Restate verbatim the span of lines below between the line with "If you need" and the line with "## Documentation", including those two lines, and only that span.

··· Records provided

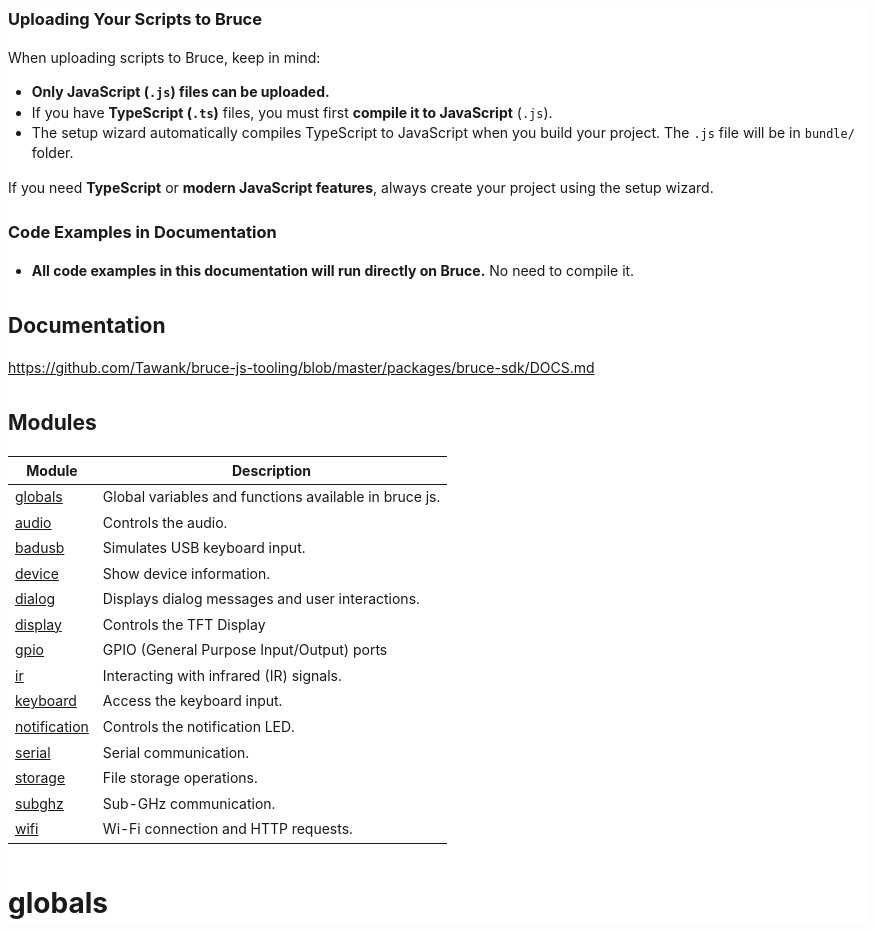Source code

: ### Uploading Your Scripts to Bruce

When uploading scripts to Bruce, keep in mind:

- **Only JavaScript (`.js`) files can be uploaded.**
- If you have **TypeScript (`.ts`)** files, you must first **compile it to JavaScript** (`.js`).
- The setup wizard automatically compiles TypeScript to JavaScript when you build your project. The `.js` file will be in `bundle/` folder.

If you need **TypeScript** or **modern JavaScript features**, always create your project using the setup wizard.

### Code Examples in Documentation

- **All code examples in this documentation will run directly on Bruce.** No need to compile it.

## Documentation

https://github.com/Tawank/bruce-js-tooling/blob/master/packages/bruce-sdk/DOCS.md

## Modules

| Module                          | Description                                           |
| ------------------------------- | ----------------------------------------------------- |
| [globals](#globalsmd)           | Global variables and functions available in bruce js. |
| [audio](#audiomd)               | Controls the audio.                                   |
| [badusb](#badusbmd)             | Simulates USB keyboard input.                         |
| [device](#devicemd)             | Show device information.                              |
| [dialog](#dialogmd)             | Displays dialog messages and user interactions.       |
| [display](#displaymd)           | Controls the TFT Display                              |
| [gpio](#gpiomd)                 | GPIO (General Purpose Input/Output) ports             |
| [ir](#irmd)                     | Interacting with infrared (IR) signals.               |
| [keyboard](#keyboardmd)         | Access the keyboard input.                            |
| [notification](#notificationmd) | Controls the notification LED.                        |
| [serial](#serialmd)             | Serial communication.                                 |
| [storage](#storagemd)           | File storage operations.                              |
| [subghz](#subghzmd)             | Sub-GHz communication.                                |
| [wifi](#wifimd)                 | Wi-Fi connection and HTTP requests.                   |


<a name="globalsmd"></a>

# globals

······

§ Solution:
If you need **TypeScript** or **modern JavaScript features**, always create your project using the setup wizard.

### Code Examples in Documentation

- **All code examples in this documentation will run directly on Bruce.** No need to compile it.

## Documentation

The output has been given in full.